So many people, so little time

By Bryna Sim ( China Daily ) Updated: 2008-07-15 15:26:33

"Zai jian" (bye bye) Beijing, and "ni hao" (hello) Singapore. I have lived in Beijing for a year, spending most of my time studying history at Peking University - and what a roller-coaster ride this experience has been. I'll start with the small, albeit necessary to-dos of everyday life in terms of the food, the language, the places and the people.

Crunching on fried silkworms, stuffing down hairy ants, and having "mantou" (steamed bread) instead of rice as my main lunchtime carbohydrate: Memorable.

Debating whether Quan Ju De or Da Dong is the correct Peking duck powerhouse: Deliciously superficial.

Attempting to speak Chinese with the right Beijing twang, using deliberate drawls when saying "dui" (right) as "dweai" and addressing people as "nin": Unforgettable.

Spotting roadside signs and notices with Chinglish errors: Hilarious.

Strolling down hutong lanes like Nanluoguxiang, navigating the alleys of Liulichang and purchasing Mao memorabilia: Charming.
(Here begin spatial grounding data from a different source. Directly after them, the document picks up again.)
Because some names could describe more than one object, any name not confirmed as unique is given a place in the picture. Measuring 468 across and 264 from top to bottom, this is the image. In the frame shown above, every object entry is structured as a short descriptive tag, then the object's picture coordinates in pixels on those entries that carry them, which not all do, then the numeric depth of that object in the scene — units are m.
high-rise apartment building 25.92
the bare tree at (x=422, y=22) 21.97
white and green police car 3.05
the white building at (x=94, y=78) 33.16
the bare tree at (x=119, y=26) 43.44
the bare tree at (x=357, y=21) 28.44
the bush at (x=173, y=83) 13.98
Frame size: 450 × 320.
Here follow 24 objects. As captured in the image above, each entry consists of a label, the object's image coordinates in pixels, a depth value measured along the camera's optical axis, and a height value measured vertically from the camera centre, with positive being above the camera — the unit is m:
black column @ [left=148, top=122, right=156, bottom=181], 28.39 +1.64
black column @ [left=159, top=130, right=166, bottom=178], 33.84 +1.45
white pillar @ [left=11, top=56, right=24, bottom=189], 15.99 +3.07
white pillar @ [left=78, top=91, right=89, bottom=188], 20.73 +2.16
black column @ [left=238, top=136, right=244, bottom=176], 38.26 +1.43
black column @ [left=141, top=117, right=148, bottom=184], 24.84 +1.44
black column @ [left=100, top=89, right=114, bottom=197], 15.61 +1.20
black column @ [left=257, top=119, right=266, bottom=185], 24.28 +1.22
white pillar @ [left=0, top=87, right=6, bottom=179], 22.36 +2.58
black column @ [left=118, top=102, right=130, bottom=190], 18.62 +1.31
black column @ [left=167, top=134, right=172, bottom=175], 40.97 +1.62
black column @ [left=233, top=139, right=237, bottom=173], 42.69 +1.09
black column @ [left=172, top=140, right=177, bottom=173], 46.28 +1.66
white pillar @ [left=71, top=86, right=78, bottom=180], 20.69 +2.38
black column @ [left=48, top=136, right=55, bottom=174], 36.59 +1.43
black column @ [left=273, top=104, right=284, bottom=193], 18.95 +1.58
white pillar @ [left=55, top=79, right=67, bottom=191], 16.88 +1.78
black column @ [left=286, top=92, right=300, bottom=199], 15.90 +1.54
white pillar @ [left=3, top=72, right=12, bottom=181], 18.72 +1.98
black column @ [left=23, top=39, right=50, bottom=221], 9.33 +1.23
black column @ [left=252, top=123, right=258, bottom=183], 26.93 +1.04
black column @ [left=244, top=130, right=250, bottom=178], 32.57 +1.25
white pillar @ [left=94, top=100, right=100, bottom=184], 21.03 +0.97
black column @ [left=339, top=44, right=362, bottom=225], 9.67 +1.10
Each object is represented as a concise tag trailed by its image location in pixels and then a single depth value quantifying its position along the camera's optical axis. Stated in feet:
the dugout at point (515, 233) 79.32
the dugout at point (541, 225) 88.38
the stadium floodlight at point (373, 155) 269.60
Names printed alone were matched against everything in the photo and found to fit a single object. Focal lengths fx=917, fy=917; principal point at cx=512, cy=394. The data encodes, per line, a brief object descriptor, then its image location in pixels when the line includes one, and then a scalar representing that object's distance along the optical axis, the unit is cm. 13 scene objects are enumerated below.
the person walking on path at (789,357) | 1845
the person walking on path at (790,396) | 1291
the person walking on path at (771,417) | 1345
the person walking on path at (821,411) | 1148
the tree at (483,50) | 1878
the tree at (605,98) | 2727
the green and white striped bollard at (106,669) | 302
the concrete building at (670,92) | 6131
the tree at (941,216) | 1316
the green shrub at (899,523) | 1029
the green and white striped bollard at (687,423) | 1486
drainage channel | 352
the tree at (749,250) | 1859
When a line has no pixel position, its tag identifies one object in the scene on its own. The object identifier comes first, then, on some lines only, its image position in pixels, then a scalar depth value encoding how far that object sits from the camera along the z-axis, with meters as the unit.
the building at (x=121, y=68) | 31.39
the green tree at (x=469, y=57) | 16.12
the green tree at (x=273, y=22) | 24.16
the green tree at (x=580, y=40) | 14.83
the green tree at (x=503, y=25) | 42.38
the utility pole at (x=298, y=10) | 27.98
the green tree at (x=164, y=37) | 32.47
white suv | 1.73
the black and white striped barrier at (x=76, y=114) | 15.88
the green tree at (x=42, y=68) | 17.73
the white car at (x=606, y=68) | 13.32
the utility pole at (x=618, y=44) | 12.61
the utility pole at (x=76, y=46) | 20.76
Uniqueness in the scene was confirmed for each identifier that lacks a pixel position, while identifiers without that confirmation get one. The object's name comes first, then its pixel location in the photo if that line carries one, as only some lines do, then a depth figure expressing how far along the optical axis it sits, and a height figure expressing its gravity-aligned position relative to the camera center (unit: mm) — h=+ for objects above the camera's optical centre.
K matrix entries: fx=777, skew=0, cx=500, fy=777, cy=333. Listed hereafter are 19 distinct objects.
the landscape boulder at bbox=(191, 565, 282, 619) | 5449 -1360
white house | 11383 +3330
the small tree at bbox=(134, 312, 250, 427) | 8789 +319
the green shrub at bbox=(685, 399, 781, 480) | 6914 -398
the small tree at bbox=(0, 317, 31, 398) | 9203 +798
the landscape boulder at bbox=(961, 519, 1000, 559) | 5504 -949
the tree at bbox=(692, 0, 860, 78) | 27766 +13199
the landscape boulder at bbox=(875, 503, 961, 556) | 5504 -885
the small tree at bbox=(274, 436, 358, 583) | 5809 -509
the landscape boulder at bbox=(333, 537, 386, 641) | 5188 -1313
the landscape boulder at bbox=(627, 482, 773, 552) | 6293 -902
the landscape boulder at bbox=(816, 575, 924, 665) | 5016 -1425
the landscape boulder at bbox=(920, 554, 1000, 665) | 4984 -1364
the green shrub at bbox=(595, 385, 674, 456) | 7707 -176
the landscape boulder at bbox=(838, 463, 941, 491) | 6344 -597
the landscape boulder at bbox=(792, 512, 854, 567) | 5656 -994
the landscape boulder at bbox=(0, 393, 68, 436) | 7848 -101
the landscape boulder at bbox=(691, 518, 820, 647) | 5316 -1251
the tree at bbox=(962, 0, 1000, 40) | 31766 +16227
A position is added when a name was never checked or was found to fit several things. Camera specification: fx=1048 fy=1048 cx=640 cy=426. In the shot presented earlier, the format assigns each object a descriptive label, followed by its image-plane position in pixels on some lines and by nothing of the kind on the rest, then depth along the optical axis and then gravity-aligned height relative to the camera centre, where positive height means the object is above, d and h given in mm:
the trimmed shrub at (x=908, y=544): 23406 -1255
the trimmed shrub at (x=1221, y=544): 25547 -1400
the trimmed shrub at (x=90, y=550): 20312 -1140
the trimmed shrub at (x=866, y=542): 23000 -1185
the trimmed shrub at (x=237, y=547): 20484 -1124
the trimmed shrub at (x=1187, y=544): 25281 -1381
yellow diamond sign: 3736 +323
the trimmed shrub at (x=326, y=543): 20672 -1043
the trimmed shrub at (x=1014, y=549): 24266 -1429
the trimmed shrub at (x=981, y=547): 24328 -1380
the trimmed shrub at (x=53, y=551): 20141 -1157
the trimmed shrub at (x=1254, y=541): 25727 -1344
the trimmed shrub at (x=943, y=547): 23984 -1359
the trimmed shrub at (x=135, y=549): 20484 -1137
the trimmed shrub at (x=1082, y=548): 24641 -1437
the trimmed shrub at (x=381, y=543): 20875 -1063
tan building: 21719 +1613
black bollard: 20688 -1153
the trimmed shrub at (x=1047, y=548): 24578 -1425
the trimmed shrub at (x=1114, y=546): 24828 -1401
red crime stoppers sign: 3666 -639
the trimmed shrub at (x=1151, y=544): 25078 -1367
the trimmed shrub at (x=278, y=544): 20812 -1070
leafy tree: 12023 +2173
But ultimately, it's the people who take the cake.

I am Chinese, and Singapore is full of Chinese people. Yet while here, it never ceases to amaze me how many Chinese people there really are.

The massive human jam at Xizhimen transfer subway station during rush hour gives the phrase "packed like sardines" a whole new level of meaning. The throngs of young people on the streets at Wudaokou's noisy night market are also a sight to behold.

Yet I think that to find the most vivid and heartwarming memories, you often need to view Beijing residents from a micro, not macro, perspective.

The newspaper vendor, the photocopy shop lady and the fruit stallholder that I regularly frequent - these are everyday faces that I will recall clearly when I leave.

And how about the security guards at my dorm, who stand stiffly at attention before midnight but are found snoring away happily a few hours later? They too have shaped my impression of Beijing, in their own quirky way.

Each of these individuals that I've met in Beijing never fails to engage me with their life stories. They have such zest for life and a very strong sense of community, the latter of which I sense is fading away among my people back home. In the increasingly cosmopolitan, success-driven culture of Singapore, I fear that kinship and family ties are fast losing importance, as self becomes the order of the day.

Perhaps this might become the case in Beijing too, as time goes by.

But for now, I'm listening to the strains of happy-clappy music filtering through the train station (another pre-Olympic initiative, I'm sure) and I'm determined to let these lovely memories linger.

Oh yes, I must remember to get one of those "I Heart Beijing" T-shirts before I leave at the end of July.